▸ **DESCRIPTION OF THE TASK**: Extract each of the items below verbatim, leaving every character unchanged.

▸ **LISTED ENTRIES**:
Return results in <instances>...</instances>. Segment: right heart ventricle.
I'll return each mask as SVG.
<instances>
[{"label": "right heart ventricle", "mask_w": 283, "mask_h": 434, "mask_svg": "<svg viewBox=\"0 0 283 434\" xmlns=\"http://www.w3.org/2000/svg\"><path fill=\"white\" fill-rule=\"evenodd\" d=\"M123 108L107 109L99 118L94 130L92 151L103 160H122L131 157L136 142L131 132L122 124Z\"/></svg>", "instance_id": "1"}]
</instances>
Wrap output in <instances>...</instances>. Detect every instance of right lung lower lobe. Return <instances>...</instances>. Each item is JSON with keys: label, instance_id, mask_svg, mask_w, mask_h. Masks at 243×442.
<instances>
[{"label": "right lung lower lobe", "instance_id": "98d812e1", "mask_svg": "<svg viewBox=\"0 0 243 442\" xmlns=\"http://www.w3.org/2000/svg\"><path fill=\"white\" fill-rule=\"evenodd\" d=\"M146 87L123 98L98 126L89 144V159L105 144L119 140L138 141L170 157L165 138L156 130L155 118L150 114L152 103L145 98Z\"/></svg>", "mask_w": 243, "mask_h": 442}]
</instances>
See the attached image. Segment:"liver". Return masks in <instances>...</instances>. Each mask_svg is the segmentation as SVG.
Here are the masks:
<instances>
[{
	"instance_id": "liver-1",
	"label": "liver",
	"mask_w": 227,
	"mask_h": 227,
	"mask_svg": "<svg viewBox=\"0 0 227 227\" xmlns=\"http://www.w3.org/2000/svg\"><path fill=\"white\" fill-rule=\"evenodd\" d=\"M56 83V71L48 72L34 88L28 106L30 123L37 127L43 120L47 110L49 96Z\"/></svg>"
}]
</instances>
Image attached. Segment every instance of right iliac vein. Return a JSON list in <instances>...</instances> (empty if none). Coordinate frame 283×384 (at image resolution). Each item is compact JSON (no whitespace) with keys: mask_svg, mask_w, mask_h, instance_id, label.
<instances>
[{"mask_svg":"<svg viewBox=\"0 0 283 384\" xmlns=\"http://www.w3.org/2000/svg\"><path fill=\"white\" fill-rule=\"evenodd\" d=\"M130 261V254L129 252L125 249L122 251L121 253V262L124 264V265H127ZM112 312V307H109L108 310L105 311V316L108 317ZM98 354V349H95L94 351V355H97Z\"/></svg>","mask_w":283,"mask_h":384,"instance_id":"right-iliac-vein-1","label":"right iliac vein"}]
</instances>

▸ **THE OUTPUT**:
Return results in <instances>...</instances>. Segment: right heart ventricle.
I'll return each mask as SVG.
<instances>
[{"label": "right heart ventricle", "mask_w": 283, "mask_h": 434, "mask_svg": "<svg viewBox=\"0 0 283 434\" xmlns=\"http://www.w3.org/2000/svg\"><path fill=\"white\" fill-rule=\"evenodd\" d=\"M123 108L107 109L99 118L94 130L92 151L103 160H122L131 157L136 142L131 132L122 124Z\"/></svg>", "instance_id": "1"}]
</instances>
Wrap output in <instances>...</instances>. Detect every instance of right lung lower lobe. Return <instances>...</instances>. Each item is JSON with keys: label, instance_id, mask_svg, mask_w, mask_h. Masks at 243×442.
<instances>
[{"label": "right lung lower lobe", "instance_id": "98d812e1", "mask_svg": "<svg viewBox=\"0 0 243 442\" xmlns=\"http://www.w3.org/2000/svg\"><path fill=\"white\" fill-rule=\"evenodd\" d=\"M146 87L123 98L98 126L89 144V159L105 144L119 140L138 141L170 157L165 138L156 130L155 118L150 114L152 103L145 98Z\"/></svg>", "mask_w": 243, "mask_h": 442}]
</instances>
See the attached image. Segment:"liver". Return masks in <instances>...</instances>. Each mask_svg is the segmentation as SVG.
Here are the masks:
<instances>
[{
	"instance_id": "liver-1",
	"label": "liver",
	"mask_w": 227,
	"mask_h": 227,
	"mask_svg": "<svg viewBox=\"0 0 227 227\" xmlns=\"http://www.w3.org/2000/svg\"><path fill=\"white\" fill-rule=\"evenodd\" d=\"M56 83V71L48 72L34 88L28 106L30 123L37 127L43 120L47 110L49 96Z\"/></svg>"
}]
</instances>
Image attached. Segment every instance of right iliac vein. Return a JSON list in <instances>...</instances> (empty if none). Coordinate frame 283×384 (at image resolution). Each item is compact JSON (no whitespace) with keys: mask_svg, mask_w, mask_h, instance_id, label.
<instances>
[{"mask_svg":"<svg viewBox=\"0 0 283 384\" xmlns=\"http://www.w3.org/2000/svg\"><path fill=\"white\" fill-rule=\"evenodd\" d=\"M130 261V254L129 252L125 249L122 251L121 253V262L124 264V265H127ZM112 312V307H109L108 310L105 311V316L108 317ZM98 354V349H95L94 351V355H97Z\"/></svg>","mask_w":283,"mask_h":384,"instance_id":"right-iliac-vein-1","label":"right iliac vein"}]
</instances>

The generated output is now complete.